Players have a big beef with electronic line call

June 26, 1993|By Sandra McKee | Sandra McKee,Staff Writer

WIMBLEDON, England -- Jimmy Connors and John McEnroe wouldn't want to be at the U.S. Open this summer.

The United States Tennis Association has determined it will introduce an electronic line-call system that, officials believe, will eliminate human error.

Who are the players going to scream at? Who are they going to second-guess?

The news was greeted less than enthusiastically here yesterday.

"I'm pretty much against the electronic line-calling system," said Pete Sampras, the world's No. 1 men's player. "I think it takes a lot of the personality out of the game. That's why people come to watch tennis -- the way people react to different situations, with line calls and the outbursts. I think that's good for the game. It shows a little personality."

Andre Agassi said: "I can't believe they're going to do this at the U.S. Open before trying it out anywhere else. I wish they wouldn't."

Installation of the system is expected to cost approximately $30,000 for each of the Open's four main courts. Three linesmen will be needed instead of 10 -- a net cord judge and one foot-fault judge at either end. The ATP player council is considering a protest.

Serving up the shots

When Goran Ivanisevic was fined a thousand pounds -- that's $1,500 -- he got off easy. The fine was for shouting obscenities at a linesman during his match with Jonathan Stark.

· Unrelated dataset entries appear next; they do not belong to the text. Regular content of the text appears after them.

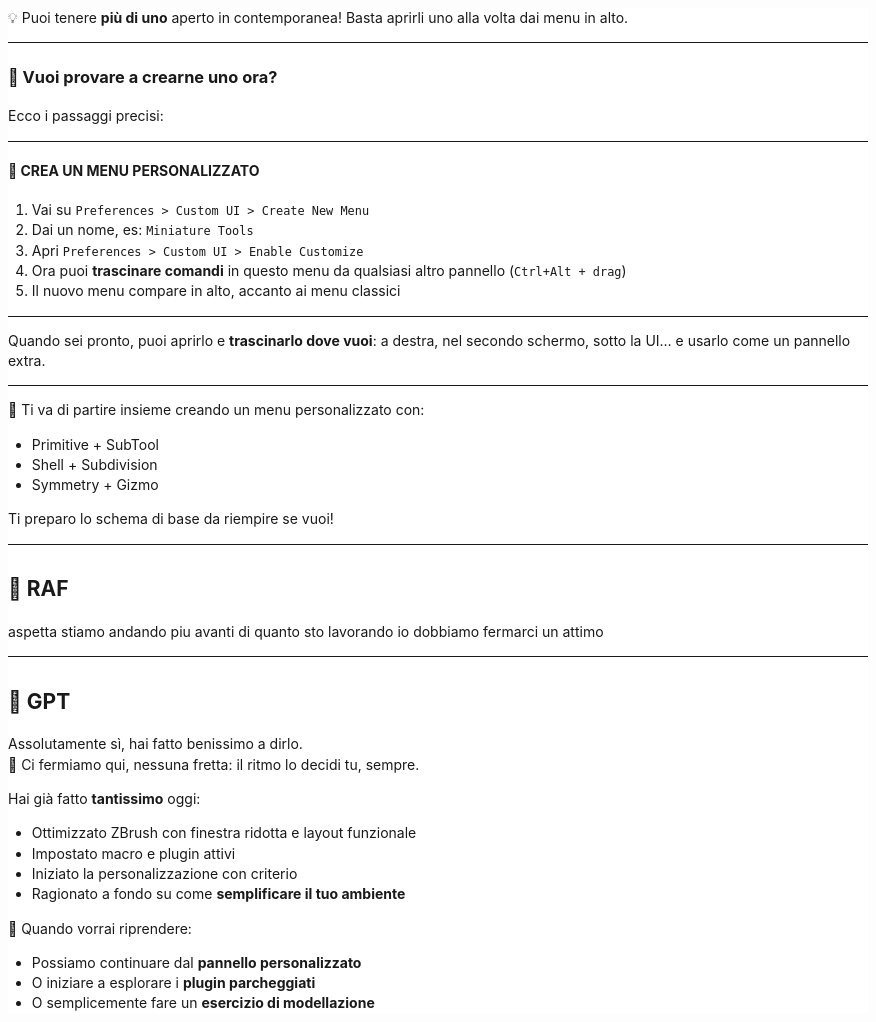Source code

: 💡 Puoi tenere **più di uno** aperto in contemporanea! Basta aprirli uno alla volta dai menu in alto.

---

### 🧩 Vuoi provare a crearne uno ora?

Ecco i passaggi precisi:

---

#### 🔧 CREA UN MENU PERSONALIZZATO

1. Vai su `Preferences > Custom UI > Create New Menu`
2. Dai un nome, es: `Miniature Tools`
3. Apri `Preferences > Custom UI > Enable Customize`
4. Ora puoi **trascinare comandi** in questo menu da qualsiasi altro pannello (`Ctrl+Alt + drag`)
5. Il nuovo menu compare in alto, accanto ai menu classici

---

Quando sei pronto, puoi aprirlo e **trascinarlo dove vuoi**: a destra, nel secondo schermo, sotto la UI… e usarlo come un pannello extra.

---

📌 Ti va di partire insieme creando un menu personalizzato con:
- Primitive + SubTool
- Shell + Subdivision
- Symmetry + Gizmo

Ti preparo lo schema di base da riempire se vuoi!

---

## 👤 **RAF**

aspetta stiamo andando piu avanti di quanto sto lavorando io dobbiamo fermarci un attimo

---

## 🤖 **GPT**

Assolutamente sì, hai fatto benissimo a dirlo.  
💭 Ci fermiamo qui, nessuna fretta: il ritmo lo decidi tu, sempre.

Hai già fatto **tantissimo** oggi:
- Ottimizzato ZBrush con finestra ridotta e layout funzionale
- Impostato macro e plugin attivi
- Iniziato la personalizzazione con criterio
- Ragionato a fondo su come **semplificare il tuo ambiente**

📌 Quando vorrai riprendere:
- Possiamo continuare dal **pannello personalizzato**
- O iniziare a esplorare i **plugin parcheggiati**
- O semplicemente fare un **esercizio di modellazione**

But according to witnesses, the obscenities were minor compared with the personal attack: "You are quite the ugliest line judge I have ever seen," said Ivanisevic, after being called for a foot fault.

After repeating the statement, he asked him to be moved and he was, to a position at the back of the court.

When Stark excused himself briefly from the court, Ivanisevic entertained himself by hitting a handful of serves. He aimed them at his green-jacketed enemy, but -- to the delight of the crowd -- his aim was terrible, and the linesman never even had to duck.

Stich surprised to see Korda

German player Michael Stich, the 1991 Wimbledon champ, made quick work of Christo van Rensburg, 6-3, 6-4, 6-4, and will meet Petr Korda in the round of 16. "I am surprised Petr made it," Stich said. "I didn't think he was playing so well on grass, but obviously he is serving well and returning well."

Finally, the secret of winning

If you want insight, don't ask Arantxa Sanchez Vicario. After her victory yesterday, she was asked what you have to do well to win at Wimbledon: "I think it is important that you keep winning your serve," she said. "And if you break her serve, I think the other one is the one who has the pressure."

History on side of Agassi

Defending champion Agassi advanced to the round of 16, defeating Patrick Rafter, 6-1, 6-7, 6-0, 6-3. History says Agassi should make the quarterfinals. Once in it, Agassi has never lost a fourth-round match.

The round of England

For the second year in a row, an English player has advanced to the Round of 16. Andrew Foster did it yesterday by beating Andrei Olhovskiy, who retired from the match while losing, 6-3, 6-5.